PROVIDED RECORDS:
___

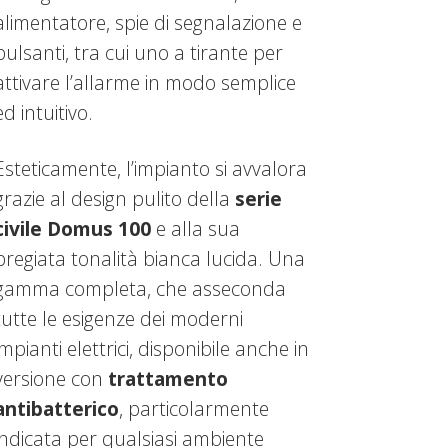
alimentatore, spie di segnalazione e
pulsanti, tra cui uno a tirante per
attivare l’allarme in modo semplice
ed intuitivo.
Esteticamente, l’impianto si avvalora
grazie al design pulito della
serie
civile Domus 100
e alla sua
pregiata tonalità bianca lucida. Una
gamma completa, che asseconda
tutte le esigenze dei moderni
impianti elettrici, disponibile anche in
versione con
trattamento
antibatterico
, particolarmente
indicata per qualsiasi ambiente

___

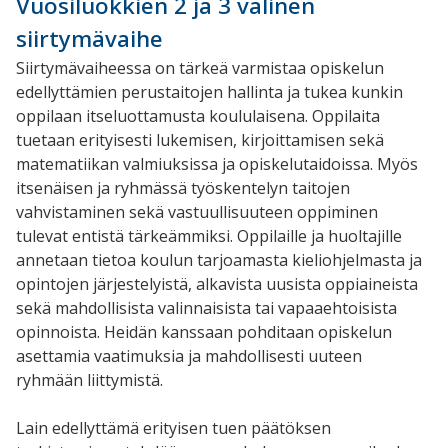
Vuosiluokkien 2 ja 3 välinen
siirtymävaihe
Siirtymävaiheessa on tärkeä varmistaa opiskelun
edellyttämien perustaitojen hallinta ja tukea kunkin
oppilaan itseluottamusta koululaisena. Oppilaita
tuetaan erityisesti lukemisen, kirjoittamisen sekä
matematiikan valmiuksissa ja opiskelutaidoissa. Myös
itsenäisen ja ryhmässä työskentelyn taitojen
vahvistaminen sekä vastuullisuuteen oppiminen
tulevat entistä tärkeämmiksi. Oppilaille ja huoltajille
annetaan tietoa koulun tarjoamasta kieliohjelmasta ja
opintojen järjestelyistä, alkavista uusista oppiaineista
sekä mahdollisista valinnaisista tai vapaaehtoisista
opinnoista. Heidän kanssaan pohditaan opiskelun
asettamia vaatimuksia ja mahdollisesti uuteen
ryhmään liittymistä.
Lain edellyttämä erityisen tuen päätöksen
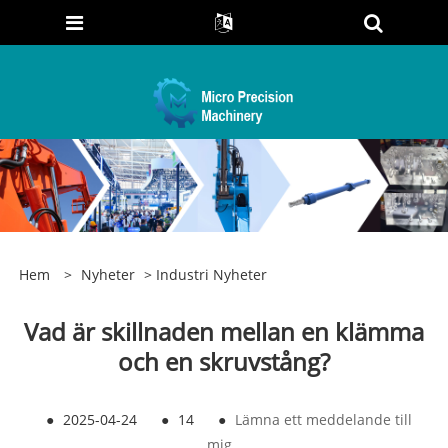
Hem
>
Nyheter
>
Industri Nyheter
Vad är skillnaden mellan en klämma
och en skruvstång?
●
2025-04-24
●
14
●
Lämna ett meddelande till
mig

___

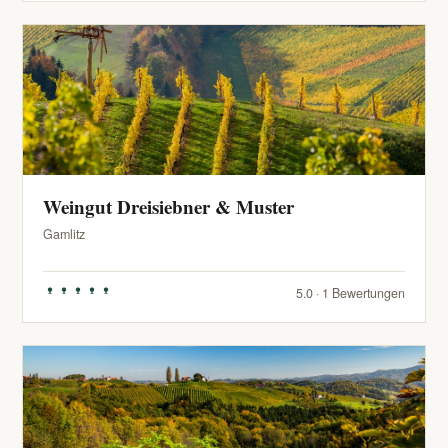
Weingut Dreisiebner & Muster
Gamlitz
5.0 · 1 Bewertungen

___

INSTRUCTIONS TO FOLLOW: Quote the records above verbatim, starting at the line that contains "Vuosiluokkien 2 ja 3 välinen" and ending at the line that contains "Lain edellyttämä erityisen tuen päätöksen", both lines included.

FINISHED EXERCISE:
Vuosiluokkien 2 ja 3 välinen
siirtymävaihe
Siirtymävaiheessa on tärkeä varmistaa opiskelun
edellyttämien perustaitojen hallinta ja tukea kunkin
oppilaan itseluottamusta koululaisena. Oppilaita
tuetaan erityisesti lukemisen, kirjoittamisen sekä
matematiikan valmiuksissa ja opiskelutaidoissa. Myös
itsenäisen ja ryhmässä työskentelyn taitojen
vahvistaminen sekä vastuullisuuteen oppiminen
tulevat entistä tärkeämmiksi. Oppilaille ja huoltajille
annetaan tietoa koulun tarjoamasta kieliohjelmasta ja
opintojen järjestelyistä, alkavista uusista oppiaineista
sekä mahdollisista valinnaisista tai vapaaehtoisista
opinnoista. Heidän kanssaan pohditaan opiskelun
asettamia vaatimuksia ja mahdollisesti uuteen
ryhmään liittymistä.
Lain edellyttämä erityisen tuen päätöksen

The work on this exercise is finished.